12. I also find that Central Excise Registration granted to M/s. Sri Kamla Udyog is bonafidely issued by the departmental authorities. Invoice was issued to the appellant by M/s. Sri Kamla Udyog fulfilling all the requirements of Central Excise Rules. It is further submitted by the Appellant that on the date of the visit of the Central Excise officers, they had recovered 40.73 lakhs from both the dealer i.e. M/s.Sri Kamla Udyog and M/s. Bedanta Petro. Therefore, it further strengthens the Appellant’s contention that M/s. Sri Kamala Udyog existed on 30.07.2013 even.
13. With all these undisputed facts, the Appellant being a bonafide purchaser of goods for a price which included the duty element and payment made by cheque, having received the inputs at his premise and entered into the statutory records maintained by the Appellant demonstrating transportation of goods from Rishra Road, Hooghly, West Bengal to Chancha Industrial Estate, Baripada, Mayurbhanj, the Appellant has rightly availed CENVAT Credit with the required Cenvatable documents.

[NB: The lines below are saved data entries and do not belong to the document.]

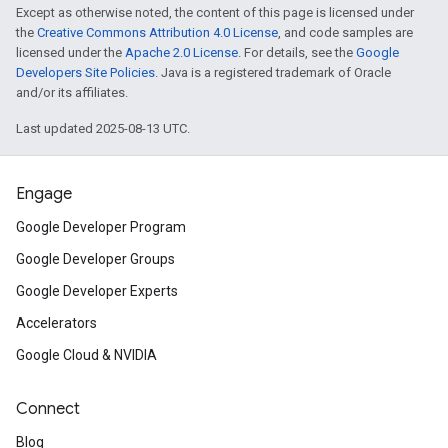
Except as otherwise noted, the content of this page is licensed under
the
Creative Commons Attribution 4.0 License
, and code samples are
licensed under the
Apache 2.0 License
. For details, see the
Google
Developers Site Policies
. Java is a registered trademark of Oracle
and/or its affiliates.
Last updated 2025-08-13 UTC.
Engage
Google Developer Program
Google Developer Groups
Google Developer Experts
Accelerators
Google Cloud & NVIDIA
Connect
Blog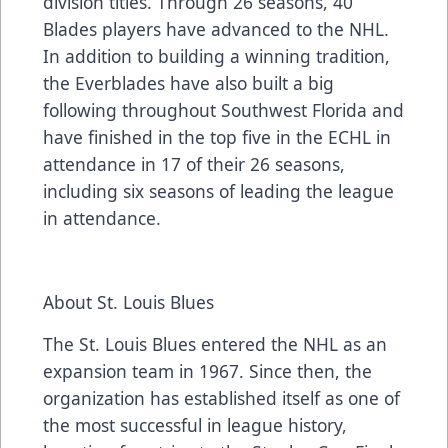
division titles. Through 26 seasons, 40
Blades players have advanced to the NHL.
In addition to building a winning tradition,
the Everblades have also built a big
following throughout Southwest Florida and
have finished in the top five in the ECHL in
attendance in 17 of their 26 seasons,
including six seasons of leading the league
in attendance.
About St. Louis Blues
The St. Louis Blues entered the NHL as an
expansion team in 1967. Since then, the
organization has established itself as one of
the most successful in league history,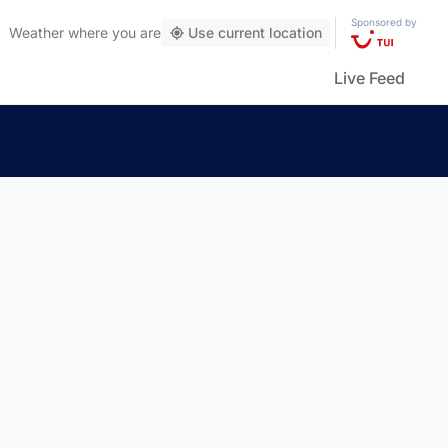
Sponsored by
Weather
where you are
Use current location
Live Feed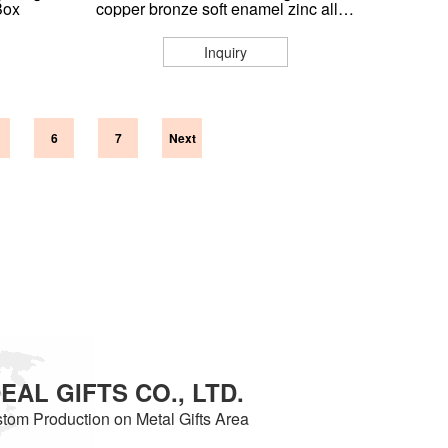
Box
copper bronze soft enamel zinc alloy
3d metal challenge coin
Inquiry
6
7
Next
AL GIFTS CO., LTD.
tom Production on Metal Gifts Area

14. It is pertinent to state here that the Central Excise & Service Tax Audit for the period 2012-13 to 2014-15 was undertaken by the department on 28.05.2016. Scrutinizing the Books have issued DAR No. BBS-II/GR-12/2015- 16/CE/49 & FAR No. BBS-II/GR-12/2015- 16/CE/55 issued by the Asst. Commissioner, Bhubaneswar-II Circle, which was placed & approved in the MCM. No adverse inference has been drawn against the CENVAT Credit availed & no cogent evidence contrary to the above submission has ever been established. In view of the above discussions, it is my considered view that the impugned orders cannot be sustained and are accordingly set aside. The Appeal filed by the Appellant is allowed with consequential relief, as per law.